Compassion flared instinctively in Armstrong but he remembered the curved line of red on his daughter’
s neck. “Your own sister,” he said in a dark voice, and he shook his head. “It is beyond belief . . .”
“It’s Mother’s fault,” Robin said. “If she’d only done what I said, it need never have happened.”
“You blame your mother?”
“I blame her for many things, and, yes, that is one.”
“How can you try to make this her fault? Your mother is the best woman in the world. Whose hand held the knife to Susan’s throat? Whose hand has the knife still?”
There was silence. Then:
“Have you brought the money?”
“There will be time to talk of money later. There are other things we must speak of first.”
“There is no time. Give me the money now and let me go. There is not a minute to lose.”
“Why the rush, Robin? Who is after you? What have you done?”
“Debts.”
“Work your way out of debt. Come home to the farm and work like your brothers.”
“The farm? It’s one thing for you to get up at five every morning to feed the pigs in the cold and the dark. I am made for a better life.”
“You’ll have to come to some arrangement with whoever made you the loan. I can’t pay it all. It’s too much.”
“This isn’t some gentlemanly loan I’m talking about. This is not a banker, ready to renegotiate terms.” There came a sound that was a sob or a laugh. “He’s been loaning me money for months, and if I don’t pay him tonight, he can send me to the gallows. Hush!”
Their ears strained in the darkness. Nothing.

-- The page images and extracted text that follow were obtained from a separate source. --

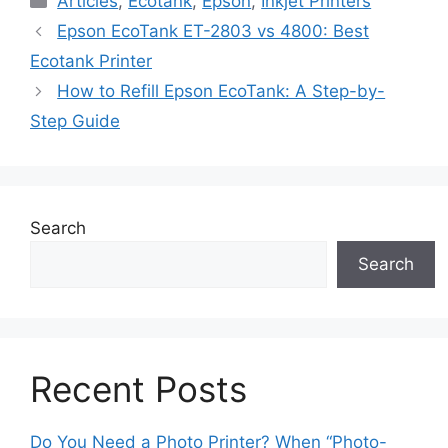
Articles
,
Ecotank
,
Epson
,
Inkjet Printers
Epson EcoTank ET-2803 vs 4800: Best
Ecotank Printer
How to Refill Epson EcoTank: A Step-by-
Step Guide
Search
Search
Recent Posts
Do You Need a Photo Printer? When “Photo-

“The money! If I do not get away tonight—”
“To go where?”
“Away. Anywhere. Where nobody knows me.”
“And leave so many questions behind you?”
“There’s no time!”
“Tell me the truth about your wife, Robin. Tell me the truth about Alice.”
“What does it matter? They’re dead! Finished. Gone.”
“Not one word of sorrow? Remorse?”
“I thought she was bringing money with her! She said her parents would come round. Set us up in life. Instead she was a millstone round my neck. She’s dead, and drowned the child, and good riddance to the pair of them.”